Conventional oncologists are prone to a contrasting bias, discouraging consultation with holistic practitioners who can dial in a patient’s nutrition or provide evidence-based therapies that safely maximize results and minimize side effects from conventional therapy. To negate an integrative approach is counterproductive; patients may seek these therapies anyway and not tell their oncologist for fear of being ostracized. It’s a missed opportunity for both sides to learn, born out of the unfounded fear that anything other than the conventional standard of care is ineffective or dangerous.
Recognizing the sea of influence to which we are all exposed, the cancer patient needs to be mindful of well-intentioned but insidious suggestions from doctors, friends, and family. A strong mind is needed to counter the cancer meme rife with fear and uncertainty. Hypnosis is one way to do this.
There are several paths available to those wishing to access the body-mind-leveraging benefits of hypnosis. The first is consulting with a hypnotist or medical professional trained in clinical hypnotherapy. Guidance can be tailored to each unique situation and may include in-person sessions of deep relaxation, healing suggestions, affirmations as homework, and personalized audio programs to listen to daily. An alternative to individualized sessions are self-guided audio programs created for a general audience or a distinct patient population, such as the cancer community.

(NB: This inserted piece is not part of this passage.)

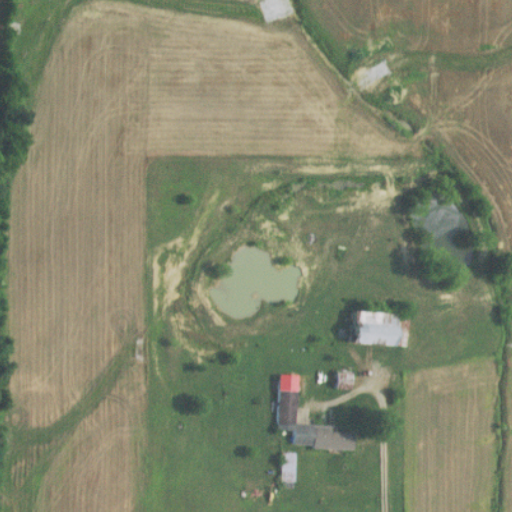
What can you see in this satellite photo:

Another option is the do-it-yourself variety of self-hypnosis, or autosuggestion. This has many forms, including prayer, affirmation, and meridian tapping, also known as emotional freedom techniques (EFT). This doesn’t diminish the belief that prayer is communication with the divine, but rather, self-hypnosis is one transformative result of prayer offered with an open heart.
Without getting into a long theological discussion, the simple fact remains that, similar to affirmations, prayer can be offered in a way that reduces stress and bolsters a sense of well-being. Take for example this quote from Reinhold Niebuhr, commonly known as the serenity prayer:
God, grant me the serenity to accept the things I cannot change, the courage to change the things that I can, and the wisdom to know the difference.
Even just writing this text was calming. Stating it aloud with a strong voice and humble heart is empowering. Try it, and if the notion of God offends your sensibilities, replace “God, grant me the” with “I invoke.” Congratulations, you just successfully practiced self-hypnosis.
We are always being influenced; hopefully this discussion has convinced you of that fact. You can either leverage the power of the mind to your advantage or get steamrolled by someone else’s version of your future.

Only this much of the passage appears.